25346 – Ein Pausentag

Ein beschaulicher, trödeliger Tag, den ich überwiegend zum Aufräumen nutze. In dem bescheidenen Umfang, die ein Pausentag zulässt. Ich lege Dinge, die einen eindeutig zugewiesenen Platz außerhalb des Domes haben, in Türnähe. Baldiger Transfer ist angedacht, aber zu jedem Zeitpunkt, wo mir das Zeug bisher gerade mal wieder in den Fokus rückt, regnet es. Das Chaos rund um den Kreativtisch beseitige ich, indem ich es „wegbastele“. Meint: ich klebe aus übriggebliebenen  Papierschnipselnein vorheriger Aktionen ein paar wilde Seiten ins Altered Book, verfolge zwischendrin eine andere kreative Idee, kehre zum Tisch zurück, bilde aus alten Landkarten und Stadtplänen einen Haufen, erlaube mir wegzuwerfen, was zu fitzelig oder nicht zuordenbar ist. Und bin erstaunt wie überschaubar plötzlich wieder alles ist.

Der Staubsauge kommt zum erstem Mal an seinen Platz in der Kammer, bei der Gelegenheit fallen mir die Haken ein, die ich dort anbringen wollte. Gedacht, getan, immer schön, wenn es mal schnell geht.

Stichwort „schnell“, nach ungefähr einer Woche Reifezeit bestelle ich die Spraydose mit dem Gelbton, der mir während des Lackierens der Lichtleiste ausgegangen ist. Ersatzbeschaffung im Baumarkt funktionierte nicht, Ersatzbeschaffung online beim Hersteller funktionierte nicht (derzeit nicht lieferbar), nebenbei hat der Farbton auch keine RAL-Nummer, dennoch bestelle ich einen sehr ähnlichen Farbton (RAL 1004, goldgelb) bei einem anderen Hersteller. Und feiere mich anschließend einen kurzen Moment für mein Flexibilität.

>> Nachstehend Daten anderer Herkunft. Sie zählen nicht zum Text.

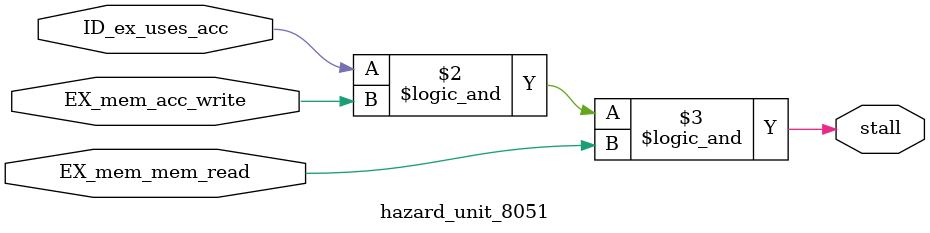
<source format=v>
module hazard_unit_8051(
  input        ID_ex_uses_acc,
  input        EX_mem_acc_write,
  input        EX_mem_mem_read,
  output reg   stall
);
  always @(*) begin
    // Stall only for load-use hazard (when previous instruction is a load)
    stall = (ID_ex_uses_acc && EX_mem_acc_write && EX_mem_mem_read);
  end
endmodule 
</source>
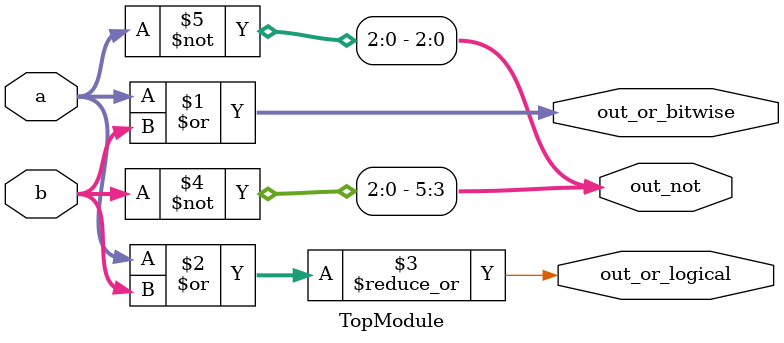
<source format=sv>

module TopModule (
    input  wire [2:0] a,              // 3-bit input a
    input  wire [2:0] b,              // 3-bit input b
    output wire [2:0] out_or_bitwise, // 3-bit output for bitwise OR
    output wire out_or_logical,       // 1-bit output for logical OR
    output wire [5:0] out_not         // 6-bit output for NOT
);

// Bitwise OR of the two 3-bit inputs
assign out_or_bitwise = a | b;

// Logical OR of the two vectors; a logical OR returns 1 if any bit is 1
assign out_or_logical = |(a | b);

// NOT operation
assign out_not[5:3] = ~b; // Upper half: NOT of b
assign out_not[2:0] = ~a; // Lower half: NOT of a

endmodule
</source>
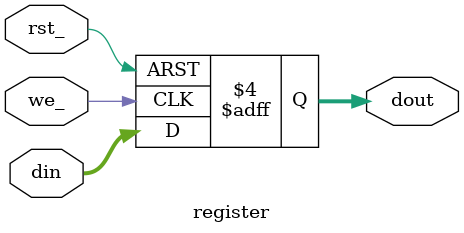
<source format=v>
module register(rst_, din, dout, we_);
    input rst_;
    input[7:0] din;
    output[7:0] dout;
    input we_;
    reg[7:0] dout;

    always @(negedge rst_ or negedge we_)
        if(!rst_)
            dout <= 0;
        else if(!we_)
            dout <= din;

endmodule

</source>
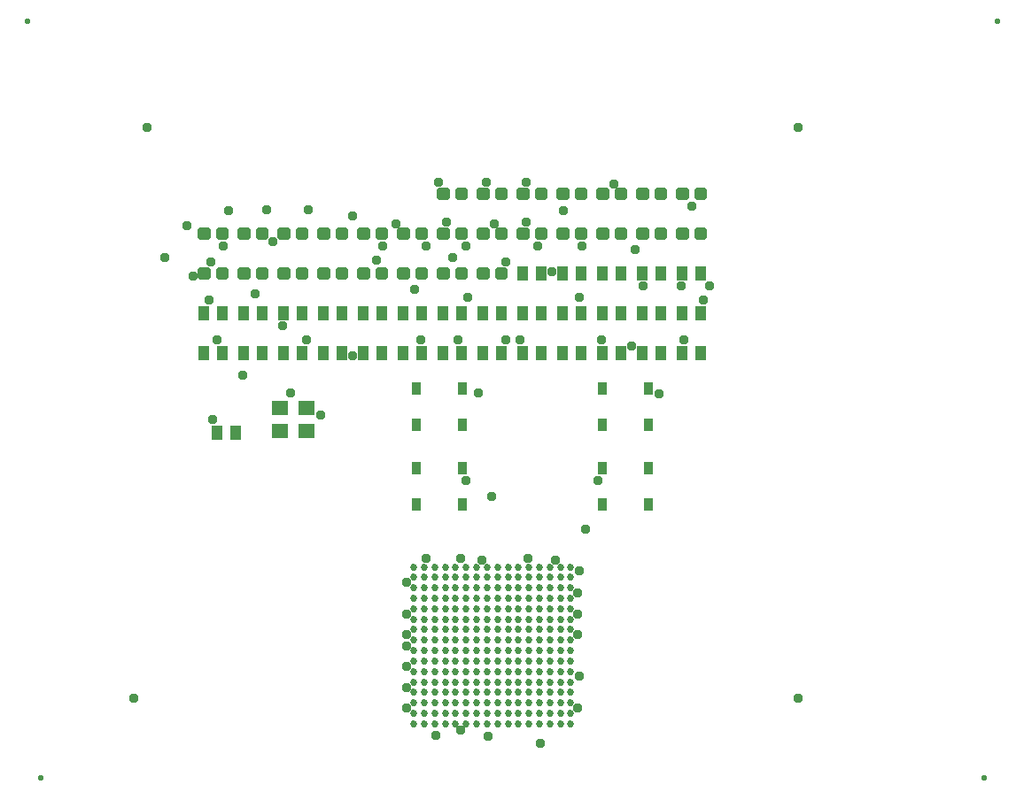
<source format=gbr>
G04 EAGLE Gerber RS-274X export*
G75*
%MOMM*%
%FSLAX34Y34*%
%LPD*%
%INSoldermask Top*%
%IPPOS*%
%AMOC8*
5,1,8,0,0,1.08239X$1,22.5*%
G01*
%ADD10C,0.553200*%
%ADD11C,0.505344*%
%ADD12R,1.003200X1.403200*%
%ADD13R,0.903200X1.303200*%
%ADD14C,0.685800*%
%ADD15R,1.600200X1.397000*%
%ADD16C,0.959600*%


D10*
X38100Y762000D03*
X965200Y762000D03*
X952500Y38100D03*
X50800Y38100D03*
D11*
X335480Y517210D02*
X335480Y524190D01*
X342460Y524190D01*
X342460Y517210D01*
X335480Y517210D01*
X335480Y522010D02*
X342460Y522010D01*
X317940Y524190D02*
X317940Y517210D01*
X317940Y524190D02*
X324920Y524190D01*
X324920Y517210D01*
X317940Y517210D01*
X317940Y522010D02*
X324920Y522010D01*
X487880Y555310D02*
X487880Y562290D01*
X494860Y562290D01*
X494860Y555310D01*
X487880Y555310D01*
X487880Y560110D02*
X494860Y560110D01*
X470340Y562290D02*
X470340Y555310D01*
X470340Y562290D02*
X477320Y562290D01*
X477320Y555310D01*
X470340Y555310D01*
X470340Y560110D02*
X477320Y560110D01*
X449780Y562290D02*
X449780Y555310D01*
X449780Y562290D02*
X456760Y562290D01*
X456760Y555310D01*
X449780Y555310D01*
X449780Y560110D02*
X456760Y560110D01*
X432240Y562290D02*
X432240Y555310D01*
X432240Y562290D02*
X439220Y562290D01*
X439220Y555310D01*
X432240Y555310D01*
X432240Y560110D02*
X439220Y560110D01*
X411680Y562290D02*
X411680Y555310D01*
X411680Y562290D02*
X418660Y562290D01*
X418660Y555310D01*
X411680Y555310D01*
X411680Y560110D02*
X418660Y560110D01*
X394140Y562290D02*
X394140Y555310D01*
X394140Y562290D02*
X401120Y562290D01*
X401120Y555310D01*
X394140Y555310D01*
X394140Y560110D02*
X401120Y560110D01*
X373580Y562290D02*
X373580Y555310D01*
X373580Y562290D02*
X380560Y562290D01*
X380560Y555310D01*
X373580Y555310D01*
X373580Y560110D02*
X380560Y560110D01*
X356040Y562290D02*
X356040Y555310D01*
X356040Y562290D02*
X363020Y562290D01*
X363020Y555310D01*
X356040Y555310D01*
X356040Y560110D02*
X363020Y560110D01*
X335480Y562290D02*
X335480Y555310D01*
X335480Y562290D02*
X342460Y562290D01*
X342460Y555310D01*
X335480Y555310D01*
X335480Y560110D02*
X342460Y560110D01*
X317940Y562290D02*
X317940Y555310D01*
X317940Y562290D02*
X324920Y562290D01*
X324920Y555310D01*
X317940Y555310D01*
X317940Y560110D02*
X324920Y560110D01*
X297380Y562290D02*
X297380Y555310D01*
X297380Y562290D02*
X304360Y562290D01*
X304360Y555310D01*
X297380Y555310D01*
X297380Y560110D02*
X304360Y560110D01*
X279840Y562290D02*
X279840Y555310D01*
X279840Y562290D02*
X286820Y562290D01*
X286820Y555310D01*
X279840Y555310D01*
X279840Y560110D02*
X286820Y560110D01*
X259280Y562290D02*
X259280Y555310D01*
X259280Y562290D02*
X266260Y562290D01*
X266260Y555310D01*
X259280Y555310D01*
X259280Y560110D02*
X266260Y560110D01*
X241740Y562290D02*
X241740Y555310D01*
X241740Y562290D02*
X248720Y562290D01*
X248720Y555310D01*
X241740Y555310D01*
X241740Y560110D02*
X248720Y560110D01*
X221180Y562290D02*
X221180Y555310D01*
X221180Y562290D02*
X228160Y562290D01*
X228160Y555310D01*
X221180Y555310D01*
X221180Y560110D02*
X228160Y560110D01*
X203640Y562290D02*
X203640Y555310D01*
X203640Y562290D02*
X210620Y562290D01*
X210620Y555310D01*
X203640Y555310D01*
X203640Y560110D02*
X210620Y560110D01*
X678380Y593410D02*
X678380Y600390D01*
X685360Y600390D01*
X685360Y593410D01*
X678380Y593410D01*
X678380Y598210D02*
X685360Y598210D01*
X660840Y600390D02*
X660840Y593410D01*
X660840Y600390D02*
X667820Y600390D01*
X667820Y593410D01*
X660840Y593410D01*
X660840Y598210D02*
X667820Y598210D01*
X640280Y600390D02*
X640280Y593410D01*
X640280Y600390D02*
X647260Y600390D01*
X647260Y593410D01*
X640280Y593410D01*
X640280Y598210D02*
X647260Y598210D01*
X622740Y600390D02*
X622740Y593410D01*
X622740Y600390D02*
X629720Y600390D01*
X629720Y593410D01*
X622740Y593410D01*
X622740Y598210D02*
X629720Y598210D01*
X297380Y524190D02*
X297380Y517210D01*
X297380Y524190D02*
X304360Y524190D01*
X304360Y517210D01*
X297380Y517210D01*
X297380Y522010D02*
X304360Y522010D01*
X279840Y524190D02*
X279840Y517210D01*
X279840Y524190D02*
X286820Y524190D01*
X286820Y517210D01*
X279840Y517210D01*
X279840Y522010D02*
X286820Y522010D01*
X602180Y593410D02*
X602180Y600390D01*
X609160Y600390D01*
X609160Y593410D01*
X602180Y593410D01*
X602180Y598210D02*
X609160Y598210D01*
X584640Y600390D02*
X584640Y593410D01*
X584640Y600390D02*
X591620Y600390D01*
X591620Y593410D01*
X584640Y593410D01*
X584640Y598210D02*
X591620Y598210D01*
X564080Y600390D02*
X564080Y593410D01*
X564080Y600390D02*
X571060Y600390D01*
X571060Y593410D01*
X564080Y593410D01*
X564080Y598210D02*
X571060Y598210D01*
X546540Y600390D02*
X546540Y593410D01*
X546540Y600390D02*
X553520Y600390D01*
X553520Y593410D01*
X546540Y593410D01*
X546540Y598210D02*
X553520Y598210D01*
X525980Y600390D02*
X525980Y593410D01*
X525980Y600390D02*
X532960Y600390D01*
X532960Y593410D01*
X525980Y593410D01*
X525980Y598210D02*
X532960Y598210D01*
X508440Y600390D02*
X508440Y593410D01*
X508440Y600390D02*
X515420Y600390D01*
X515420Y593410D01*
X508440Y593410D01*
X508440Y598210D02*
X515420Y598210D01*
X487880Y600390D02*
X487880Y593410D01*
X487880Y600390D02*
X494860Y600390D01*
X494860Y593410D01*
X487880Y593410D01*
X487880Y598210D02*
X494860Y598210D01*
X470340Y600390D02*
X470340Y593410D01*
X470340Y600390D02*
X477320Y600390D01*
X477320Y593410D01*
X470340Y593410D01*
X470340Y598210D02*
X477320Y598210D01*
X449780Y600390D02*
X449780Y593410D01*
X449780Y600390D02*
X456760Y600390D01*
X456760Y593410D01*
X449780Y593410D01*
X449780Y598210D02*
X456760Y598210D01*
X432240Y600390D02*
X432240Y593410D01*
X432240Y600390D02*
X439220Y600390D01*
X439220Y593410D01*
X432240Y593410D01*
X432240Y598210D02*
X439220Y598210D01*
X487880Y524190D02*
X487880Y517210D01*
X487880Y524190D02*
X494860Y524190D01*
X494860Y517210D01*
X487880Y517210D01*
X487880Y522010D02*
X494860Y522010D01*
X470340Y524190D02*
X470340Y517210D01*
X470340Y524190D02*
X477320Y524190D01*
X477320Y517210D01*
X470340Y517210D01*
X470340Y522010D02*
X477320Y522010D01*
X449780Y524190D02*
X449780Y517210D01*
X449780Y524190D02*
X456760Y524190D01*
X456760Y517210D01*
X449780Y517210D01*
X449780Y522010D02*
X456760Y522010D01*
X432240Y524190D02*
X432240Y517210D01*
X432240Y524190D02*
X439220Y524190D01*
X439220Y517210D01*
X432240Y517210D01*
X432240Y522010D02*
X439220Y522010D01*
X411680Y524190D02*
X411680Y517210D01*
X411680Y524190D02*
X418660Y524190D01*
X418660Y517210D01*
X411680Y517210D01*
X411680Y522010D02*
X418660Y522010D01*
X394140Y524190D02*
X394140Y517210D01*
X394140Y524190D02*
X401120Y524190D01*
X401120Y517210D01*
X394140Y517210D01*
X394140Y522010D02*
X401120Y522010D01*
X373580Y524190D02*
X373580Y517210D01*
X373580Y524190D02*
X380560Y524190D01*
X380560Y517210D01*
X373580Y517210D01*
X373580Y522010D02*
X380560Y522010D01*
X356040Y524190D02*
X356040Y517210D01*
X356040Y524190D02*
X363020Y524190D01*
X363020Y517210D01*
X356040Y517210D01*
X356040Y522010D02*
X363020Y522010D01*
X259280Y524190D02*
X259280Y517210D01*
X259280Y524190D02*
X266260Y524190D01*
X266260Y517210D01*
X259280Y517210D01*
X259280Y522010D02*
X266260Y522010D01*
X241740Y524190D02*
X241740Y517210D01*
X241740Y524190D02*
X248720Y524190D01*
X248720Y517210D01*
X241740Y517210D01*
X241740Y522010D02*
X248720Y522010D01*
X221180Y524190D02*
X221180Y517210D01*
X221180Y524190D02*
X228160Y524190D01*
X228160Y517210D01*
X221180Y517210D01*
X221180Y522010D02*
X228160Y522010D01*
X203640Y524190D02*
X203640Y517210D01*
X203640Y524190D02*
X210620Y524190D01*
X210620Y517210D01*
X203640Y517210D01*
X203640Y522010D02*
X210620Y522010D01*
X678380Y555310D02*
X678380Y562290D01*
X685360Y562290D01*
X685360Y555310D01*
X678380Y555310D01*
X678380Y560110D02*
X685360Y560110D01*
X660840Y562290D02*
X660840Y555310D01*
X660840Y562290D02*
X667820Y562290D01*
X667820Y555310D01*
X660840Y555310D01*
X660840Y560110D02*
X667820Y560110D01*
X640280Y562290D02*
X640280Y555310D01*
X640280Y562290D02*
X647260Y562290D01*
X647260Y555310D01*
X640280Y555310D01*
X640280Y560110D02*
X647260Y560110D01*
X622740Y562290D02*
X622740Y555310D01*
X622740Y562290D02*
X629720Y562290D01*
X629720Y555310D01*
X622740Y555310D01*
X622740Y560110D02*
X629720Y560110D01*
X602180Y562290D02*
X602180Y555310D01*
X602180Y562290D02*
X609160Y562290D01*
X609160Y555310D01*
X602180Y555310D01*
X602180Y560110D02*
X609160Y560110D01*
X584640Y562290D02*
X584640Y555310D01*
X584640Y562290D02*
X591620Y562290D01*
X591620Y555310D01*
X584640Y555310D01*
X584640Y560110D02*
X591620Y560110D01*
X564080Y562290D02*
X564080Y555310D01*
X564080Y562290D02*
X571060Y562290D01*
X571060Y555310D01*
X564080Y555310D01*
X564080Y560110D02*
X571060Y560110D01*
X546540Y562290D02*
X546540Y555310D01*
X546540Y562290D02*
X553520Y562290D01*
X553520Y555310D01*
X546540Y555310D01*
X546540Y560110D02*
X553520Y560110D01*
X525980Y562290D02*
X525980Y555310D01*
X525980Y562290D02*
X532960Y562290D01*
X532960Y555310D01*
X525980Y555310D01*
X525980Y560110D02*
X532960Y560110D01*
X508440Y562290D02*
X508440Y555310D01*
X508440Y562290D02*
X515420Y562290D01*
X515420Y555310D01*
X508440Y555310D01*
X508440Y560110D02*
X515420Y560110D01*
D12*
X219600Y368300D03*
X237600Y368300D03*
X359300Y444500D03*
X377300Y444500D03*
X321200Y444500D03*
X339200Y444500D03*
X283100Y444500D03*
X301100Y444500D03*
X245000Y444500D03*
X263000Y444500D03*
X206900Y444500D03*
X224900Y444500D03*
X664100Y482600D03*
X682100Y482600D03*
X626000Y482600D03*
X644000Y482600D03*
X587900Y482600D03*
X605900Y482600D03*
X549800Y482600D03*
X567800Y482600D03*
X511700Y482600D03*
X529700Y482600D03*
X664100Y444500D03*
X682100Y444500D03*
X473600Y482600D03*
X491600Y482600D03*
X435500Y482600D03*
X453500Y482600D03*
X397400Y482600D03*
X415400Y482600D03*
X359300Y482600D03*
X377300Y482600D03*
X321200Y482600D03*
X339200Y482600D03*
X283100Y482600D03*
X301100Y482600D03*
X245000Y482600D03*
X263000Y482600D03*
X206900Y482600D03*
X224900Y482600D03*
X664100Y520700D03*
X682100Y520700D03*
X626000Y520700D03*
X644000Y520700D03*
X626000Y444500D03*
X644000Y444500D03*
X587900Y520700D03*
X605900Y520700D03*
X549800Y520700D03*
X567800Y520700D03*
X511700Y520700D03*
X529700Y520700D03*
X587900Y444500D03*
X605900Y444500D03*
X549800Y444500D03*
X567800Y444500D03*
X511700Y444500D03*
X529700Y444500D03*
X473600Y444500D03*
X491600Y444500D03*
X435500Y444500D03*
X453500Y444500D03*
X397400Y444500D03*
X415400Y444500D03*
D13*
X631850Y335000D03*
X631850Y300000D03*
X587350Y300000D03*
X587350Y335000D03*
X454050Y335000D03*
X454050Y300000D03*
X409550Y300000D03*
X409550Y335000D03*
X631850Y411200D03*
X631850Y376200D03*
X587350Y376200D03*
X587350Y411200D03*
X454050Y411200D03*
X454050Y376200D03*
X409550Y376200D03*
X409550Y411200D03*
D14*
X407600Y240100D03*
X417600Y240100D03*
X427600Y240100D03*
X437600Y240100D03*
X447600Y240100D03*
X457600Y240100D03*
X467600Y240100D03*
X477600Y240100D03*
X487600Y240100D03*
X497600Y240100D03*
X507600Y240100D03*
X517600Y240100D03*
X527600Y240100D03*
X537600Y240100D03*
X547600Y240100D03*
X557600Y240100D03*
X407600Y230100D03*
X417600Y230100D03*
X427600Y230100D03*
X437600Y230100D03*
X447600Y230100D03*
X457600Y230100D03*
X467600Y230100D03*
X477600Y230100D03*
X487600Y230100D03*
X497600Y230100D03*
X507600Y230100D03*
X517600Y230100D03*
X527600Y230100D03*
X537600Y230100D03*
X547600Y230100D03*
X557600Y230100D03*
X407600Y220100D03*
X417600Y220100D03*
X427600Y220100D03*
X437600Y220100D03*
X447600Y220100D03*
X457600Y220100D03*
X467600Y220100D03*
X477600Y220100D03*
X487600Y220100D03*
X497600Y220100D03*
X507600Y220100D03*
X517600Y220100D03*
X527600Y220100D03*
X537600Y220100D03*
X547600Y220100D03*
X557600Y220100D03*
X407600Y210100D03*
X417600Y210100D03*
X427600Y210100D03*
X437600Y210100D03*
X447600Y210100D03*
X457600Y210100D03*
X467600Y210100D03*
X477600Y210100D03*
X487600Y210100D03*
X497600Y210100D03*
X507600Y210100D03*
X517600Y210100D03*
X527600Y210100D03*
X537600Y210100D03*
X547600Y210100D03*
X557600Y210100D03*
X407600Y200100D03*
X417600Y200100D03*
X427600Y200100D03*
X437600Y200100D03*
X447600Y200100D03*
X457600Y200100D03*
X467600Y200100D03*
X477600Y200100D03*
X487600Y200100D03*
X497600Y200100D03*
X507600Y200100D03*
X517600Y200100D03*
X527600Y200100D03*
X537600Y200100D03*
X547600Y200100D03*
X557600Y200100D03*
X407600Y190100D03*
X417600Y190100D03*
X427600Y190100D03*
X437600Y190100D03*
X447600Y190100D03*
X457600Y190100D03*
X467600Y190100D03*
X477600Y190100D03*
X487600Y190100D03*
X497600Y190100D03*
X507600Y190100D03*
X517600Y190100D03*
X527600Y190100D03*
X537600Y190100D03*
X547600Y190100D03*
X557600Y190100D03*
X407600Y180100D03*
X417600Y180100D03*
X427600Y180100D03*
X437600Y180100D03*
X447600Y180100D03*
X457600Y180100D03*
X467600Y180100D03*
X477600Y180100D03*
X487600Y180100D03*
X497600Y180100D03*
X507600Y180100D03*
X517600Y180100D03*
X527600Y180100D03*
X537600Y180100D03*
X547600Y180100D03*
X557600Y180100D03*
X407600Y170100D03*
X417600Y170100D03*
X427600Y170100D03*
X437600Y170100D03*
X447600Y170100D03*
X457600Y170100D03*
X467600Y170100D03*
X477600Y170100D03*
X487600Y170100D03*
X497600Y170100D03*
X507600Y170100D03*
X517600Y170100D03*
X527600Y170100D03*
X537600Y170100D03*
X547600Y170100D03*
X557600Y170100D03*
X407600Y160100D03*
X417600Y160100D03*
X427600Y160100D03*
X437600Y160100D03*
X447600Y160100D03*
X457600Y160100D03*
X467600Y160100D03*
X477600Y160100D03*
X487600Y160100D03*
X497600Y160100D03*
X507600Y160100D03*
X517600Y160100D03*
X527600Y160100D03*
X537600Y160100D03*
X547600Y160100D03*
X557600Y160100D03*
X407600Y150100D03*
X417600Y150100D03*
X427600Y150100D03*
X437600Y150100D03*
X447600Y150100D03*
X457600Y150100D03*
X467600Y150100D03*
X477600Y150100D03*
X487600Y150100D03*
X497600Y150100D03*
X507600Y150100D03*
X517600Y150100D03*
X527600Y150100D03*
X537600Y150100D03*
X547600Y150100D03*
X557600Y150100D03*
X407600Y140100D03*
X417600Y140100D03*
X427600Y140100D03*
X437600Y140100D03*
X447600Y140100D03*
X457600Y140100D03*
X467600Y140100D03*
X477600Y140100D03*
X487600Y140100D03*
X497600Y140100D03*
X507600Y140100D03*
X517600Y140100D03*
X527600Y140100D03*
X537600Y140100D03*
X547600Y140100D03*
X557600Y140100D03*
X407600Y130100D03*
X417600Y130100D03*
X427600Y130100D03*
X437600Y130100D03*
X447600Y130100D03*
X457600Y130100D03*
X467600Y130100D03*
X477600Y130100D03*
X487600Y130100D03*
X497600Y130100D03*
X507600Y130100D03*
X517600Y130100D03*
X527600Y130100D03*
X537600Y130100D03*
X547600Y130100D03*
X557600Y130100D03*
X407600Y120100D03*
X417600Y120100D03*
X427600Y120100D03*
X437600Y120100D03*
X447600Y120100D03*
X457600Y120100D03*
X467600Y120100D03*
X477600Y120100D03*
X487600Y120100D03*
X497600Y120100D03*
X507600Y120100D03*
X517600Y120100D03*
X527600Y120100D03*
X537600Y120100D03*
X547600Y120100D03*
X557600Y120100D03*
X407600Y110100D03*
X417600Y110100D03*
X427600Y110100D03*
X437600Y110100D03*
X447600Y110100D03*
X457600Y110100D03*
X467600Y110100D03*
X477600Y110100D03*
X487600Y110100D03*
X497600Y110100D03*
X507600Y110100D03*
X517600Y110100D03*
X527600Y110100D03*
X537600Y110100D03*
X547600Y110100D03*
X557600Y110100D03*
X407600Y100100D03*
X417600Y100100D03*
X427600Y100100D03*
X437600Y100100D03*
X447600Y100100D03*
X457600Y100100D03*
X467600Y100100D03*
X477600Y100100D03*
X487600Y100100D03*
X497600Y100100D03*
X507600Y100100D03*
X517600Y100100D03*
X527600Y100100D03*
X537600Y100100D03*
X547600Y100100D03*
X557600Y100100D03*
X407600Y90100D03*
X417600Y90100D03*
X427600Y90100D03*
X437600Y90100D03*
X447600Y90100D03*
X457600Y90100D03*
X467600Y90100D03*
X477600Y90100D03*
X487600Y90100D03*
X497600Y90100D03*
X507600Y90100D03*
X517600Y90100D03*
X527600Y90100D03*
X537600Y90100D03*
X547600Y90100D03*
X557600Y90100D03*
D15*
X279400Y370000D03*
X304800Y370000D03*
X304800Y392000D03*
X279400Y392000D03*
D16*
X542544Y246888D03*
X452628Y83820D03*
X400812Y175260D03*
X563880Y195072D03*
X484632Y568452D03*
X214884Y381000D03*
X472440Y246888D03*
X219456Y457200D03*
X306324Y582168D03*
X684276Y495300D03*
X400812Y225552D03*
X196596Y518160D03*
X452628Y248412D03*
X213360Y531876D03*
X419100Y248412D03*
X243840Y423672D03*
X481584Y307848D03*
X618744Y544068D03*
X169164Y536448D03*
X690372Y509016D03*
X400812Y164592D03*
X515112Y569976D03*
X400812Y195072D03*
X438912Y569976D03*
X516636Y248412D03*
X390144Y568452D03*
X419100Y547116D03*
X509016Y457200D03*
X457200Y547116D03*
X665988Y457200D03*
X525780Y547116D03*
X615696Y451104D03*
X568452Y547116D03*
X586740Y457200D03*
X528828Y71628D03*
X230124Y580644D03*
X400812Y105156D03*
X190500Y566928D03*
X400812Y124968D03*
X266700Y582168D03*
X400812Y144780D03*
X348996Y576072D03*
X377952Y547116D03*
X304800Y457200D03*
X272796Y551688D03*
X414528Y457200D03*
X225552Y547116D03*
X449580Y457200D03*
X673608Y585216D03*
X495300Y457200D03*
X428244Y79248D03*
X431292Y608076D03*
X478536Y77724D03*
X477012Y608076D03*
X571500Y275844D03*
X515112Y608076D03*
X565404Y236220D03*
X550164Y580644D03*
X598932Y606552D03*
X348996Y441960D03*
X371856Y533400D03*
X211836Y495300D03*
X495300Y531876D03*
X662940Y509016D03*
X563880Y214884D03*
X583692Y323088D03*
X626364Y509016D03*
X563880Y175260D03*
X457200Y323088D03*
X565404Y498348D03*
X563880Y105156D03*
X641604Y405384D03*
X289560Y406908D03*
X539496Y522732D03*
X408432Y505968D03*
X281940Y470916D03*
X469392Y406908D03*
X458724Y498348D03*
X445008Y536448D03*
X256032Y501396D03*
X565404Y135636D03*
X318516Y385572D03*
X152400Y660400D03*
X774700Y660400D03*
X139700Y114300D03*
X774700Y114300D03*
M02*

</source>
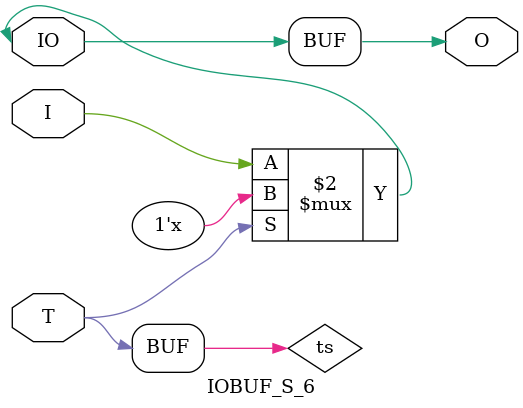
<source format=v>

/*

FUNCTION	: INPUT TRI-STATE OUTPUT BUFFER

*/

`celldefine
`timescale  100 ps / 10 ps

module IOBUF_S_6 (O, IO, I, T);

    output O;

    inout  IO;

    input  I, T;

    or O1 (ts, 1'b0, T);
    bufif0 T1 (IO, I, ts);

    buf B1 (O, IO);

endmodule

</source>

Jetzt aber wirklich Pause. Ich sitze an meinem Tisch, beklebe einen Bilderrahmen mit Streifen alter Zeitungen. Die Füße liegen hoch und alles, was ich brauche, ist in Griffweite. Nebenbei laufen Videos zu Fallout, ich höre sie mehr, als dass ich sie sehe. Alles sehr entspannt.

Und dann wird der Tag doch nocheinmal spannend. Per Email meldet sich ein von mir genutztes Konto, ob ich mich denn gerade einlocken wollte, ansonsten solle ich mich doch bitte melden. Ich bin milde alarmiert, der Link öffnet das Telefon mit einer vorgegebenen Nummer. Mensch weiß, dass niemals (!) auf Links in alarmierenden Mails zu drücken ist – und tut es trotzdem. Immerhin, ich rufe nicht an, sondern schicke „nur“ eine SMS. Vom Ergebnis her ähnlich, denke ich, fehlervermeidend während des Fehlermachens.

Denn natürlich war es eine Phishing-Mail, was ich auch schnell herausfinden konnte, indem ich mir die Kopfdatei der Mail anzeigen ließ. Aber dazu musste ich erst einmal weniger alarmiert sein. Ein komplett anderer Absender als jene Firma, auf deren Konto angeblich zugegriffen wurde. Eine kurze Internetrecherche bestätigt, das jene Firma mit ihren Kunden auf andere Weise Kontakt aufnimmt.

Ein kurzer Check des Kontos zeigt, dass alle Sicherheitsmechanismen greifen und sogar für mich eher anstengend zu überwinden sind. Gut so, denke ich mir zum ersten Mal.

Der Schaden ist überschaubar. Die Betrüger wissen jetzt, dass meine Email-Adresse aktiv ist und worauf ich thematisch anzusprechen bin, nämlich auf das Thema des vermutlich ebenfalls aktiven Kontos. Das kann zu weiteren Phishing-Versuchen und Spam-Mails führen, ich werde etwas aufmerksamer und bedachter sein müssen in der nächsten Zeit. Oder überhaupt, aufmerksam und bedacht klingt für mich zu allen Zeiten gut.

Und schwupps ist der Tag vergangen. Ich muss nun dringend eine Serie schauen, die heute mit ihrer zweiten Staffel an den Start geht, danach wird es vermutlich Fallout 4 für den Rest des Abends werden. Für die Entspannung nach der Spannungsspitze., ein Pausenabend nach dem Pausentag.